Verraten
Nur noch wenige Treppenstufen und sie ist da. Nur noch ein paar Treppenstufen trennen sie von ihrer Familie. Sie lächelt, freut sich, ihren Mann und ihr Neugeborenes gleich sehen zu können. Die Gewissheit, endlich ein Zuhause zu haben, das Geborgenheit und Wärme ausstrahlt. Solange hatte sie danach gesucht.
Sie öffnet die Tür.
Ich bin wieder da.
Zieht Schuhe aus, hängt den Mantel an die Garderobe, betritt die Küche. Am Tisch sitzt er, mit vor dem Mund verschränkten Händen. Sie sieht ihn an.

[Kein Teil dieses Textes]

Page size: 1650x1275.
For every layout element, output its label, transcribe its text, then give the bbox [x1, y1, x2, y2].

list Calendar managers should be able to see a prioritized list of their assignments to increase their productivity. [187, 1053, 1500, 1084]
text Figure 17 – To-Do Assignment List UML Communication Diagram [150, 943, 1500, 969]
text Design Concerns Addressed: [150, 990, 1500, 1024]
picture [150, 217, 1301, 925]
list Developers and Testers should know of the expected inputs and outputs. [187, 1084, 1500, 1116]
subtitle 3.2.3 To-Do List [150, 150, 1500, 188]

Er auf ein Blatt Papier auf dem Tisch, zögert, schaut zu ihr auf. Ihr wird unwillkürlich kalt. Ein Schauer, der ihren Rücken hinunterrennt. Misstrauen starrt ihr aus dunklen Augen entgegen, Zweifel, vielleicht auch Zorn.
Was ist denn?
Ich will, dass du das hier unterschreibst.
Was –
Eine Zustimmung zu einem Vaterschaftstest.
Sie erstarrt, wird zu Eis. Ihr Inneres gefriert, gefriert viel zu schnell, das Herz zerberstet.
Und… und warum das?
Seufzen, Blickkontaktvermeidung.
Es muss sein. Du hast zu deinem besten Freund zu häufig und zu engen Kontakt. Ich will nur sicher gehen, dass…

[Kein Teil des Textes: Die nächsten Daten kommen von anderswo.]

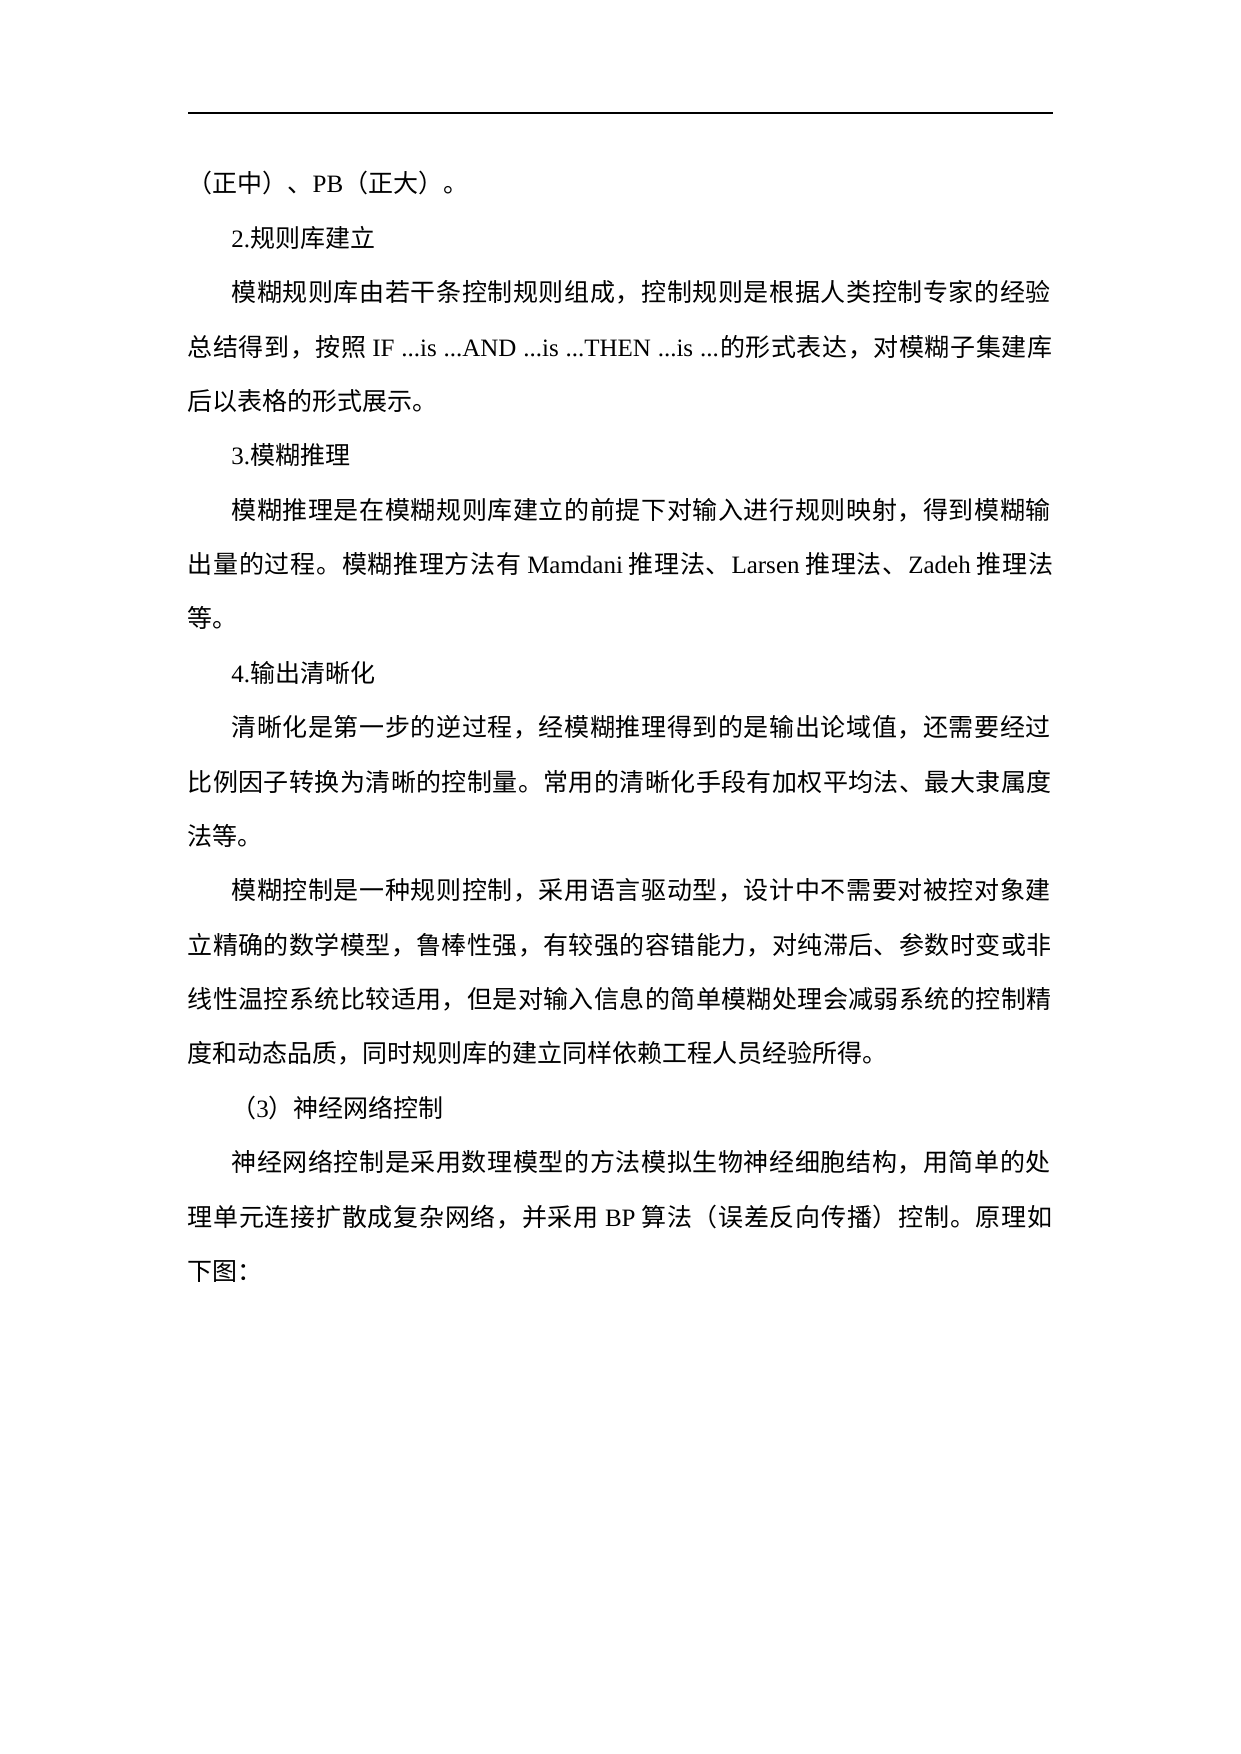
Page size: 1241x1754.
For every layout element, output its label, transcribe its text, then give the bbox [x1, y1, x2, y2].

list 模糊推理 [187, 436, 1053, 472]
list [187, 164, 1053, 200]
list 模糊推理是在模糊规则库建立的前提下对输入进行规则映射，得到模糊输出量的过程。模糊推理方法有Mamdani推理法、Larsen推理法、Zadeh推理法等。 [187, 490, 1053, 635]
list 神经网络控制 [187, 1088, 1053, 1124]
list 模糊控制是一种规则控制，采用语言驱动型，设计中不需要对被控对象建立精确的数学模型，鲁棒性强，有较强的容错能力，对纯滞后、参数时变或非线性温控系统比较适用，但是对输入信息的简单模糊处理会减弱系统的控制精度和动态品质，同时规则库的建立同样依赖工程人员经验所得。 [187, 871, 1053, 1070]
list 模糊规则库由若干条控制规则组成，控制规则是根据人类控制专家的经验总结得到，按照IF ...is ...AND ...is ...THEN ...is ...的形式表达，对模糊子集建库后以表格的形式展示。 [187, 273, 1053, 418]
list 输出清晰化 [187, 653, 1053, 689]
list 清晰化是第一步的逆过程，经模糊推理得到的是输出论域值，还需要经过比例因子转换为清晰的控制量。常用的清晰化手段有加权平均法、最大隶属度法等。 [187, 708, 1053, 853]
list 神经网络控制是采用数理模型的方法模拟生物神经细胞结构，用简单的处理单元连接扩散成复杂网络，并采用BP算法（误差反向传播）控制。原理如下图： [187, 1143, 1053, 1288]
list 2.规则库建立 [187, 218, 1053, 254]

Er sieht sie an, sie atmet aus.
Achso. Wenn das deine einzige Sorge ist.
Sie tritt heran, beugt sich ein Stück herunter, nimmt den Stift. Betrachtet abfällig das Papier, unterschreibt.
Sie geht zum Kühlschrank, öffnet ihn, seufzt.

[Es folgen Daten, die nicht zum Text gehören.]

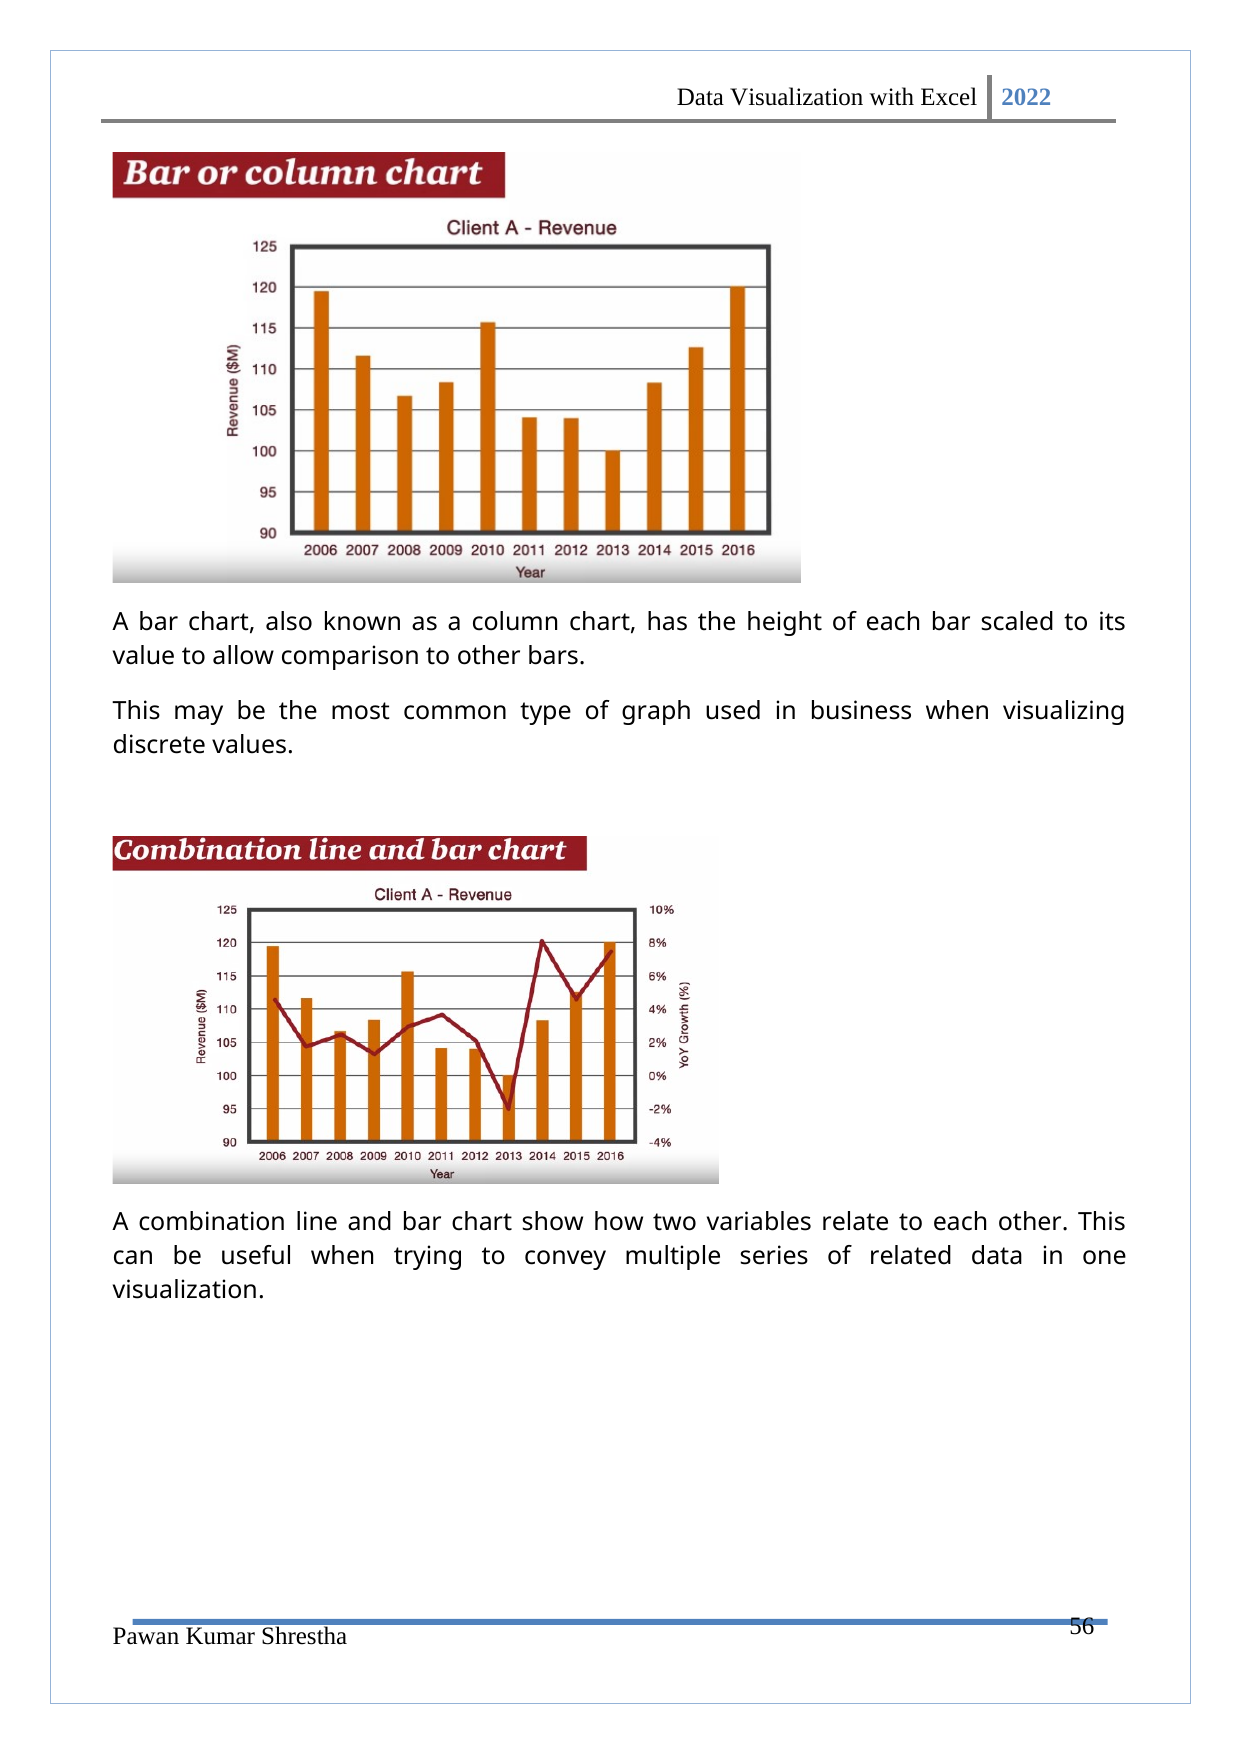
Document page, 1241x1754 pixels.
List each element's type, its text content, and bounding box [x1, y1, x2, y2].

picture [112, 152, 801, 583]
text A combination line and bar chart show how two variables relate to each other. This can be useful when trying to convey multiple series of related data in one visualization. [112, 1204, 1128, 1306]
text This may be the most common type of graph used in business when visualizing discrete values. [112, 692, 1128, 761]
picture [112, 836, 719, 1184]
text A bar chart, also known as a column chart, has the height of each bar scaled to its value to allow comparison to other bars. [112, 603, 1128, 672]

Ich hab vergessen, Milch mitzubringen. Soll ich noch mal los?
Er betrachtet den Zettel.
Wenn du willst. Dann bring mir aber auch bitte ein paar Zitronen mit.
Stilles Nicken. Sie geht, zieht ihre Sachen wieder an, tritt zur Tür heraus.
Ein stummes Lehnen gegen die Haustür, Zittern. Sie hebt den Kopf leicht an, ein Strom aus Tränen fließt über ihr Gesicht, ihren Hals herab. Als ein Schluchzen sich diesem entwindet, beißt sie sich in die linke Faust. Er soll es nicht hören. Ihr ist immer noch kalt, ihr wird immer kälter, droht zu erfrieren. Senkt sich herab, sitzt auf der Fußmatte, klammert ihre Arme um ihre Beine. Weint, verzweifelt, zerbricht.
Wischt sich nach geraumer Zeit die Tränen aus dem Gesicht, steht auf, verschwindet.
Taucht vor einer anderen Haustür wieder auf, klingelt.
Was machst du denn hier? Und wie siehst du überhaupt aus?
Sie schüttelt den Kopf.
Kann ich rein?
Immer doch.
Sie sieht ihn an, schließt die Augen, sammelt sich. Fasst ihn am Arm und mit der anderen Hand am Gesicht. Blickt ihn durchdringend an.
Er begreift, weicht ihrem Blick trotzdem nicht aus.
Sie tritt noch näher an ihn heran, beide stehen eng. Sie küsst ihn.
Er erwidert es, zieht sie in seine Arme. Zu lange hatte er gehofft, zu lange hatte er sich ihr zuliebe zurückgehalten, um jetzt stark zu bleiben.
Und sie tun zum ersten Mal in ihrem Leben das, was ihr Mann latent schon immer befürchtet hatte.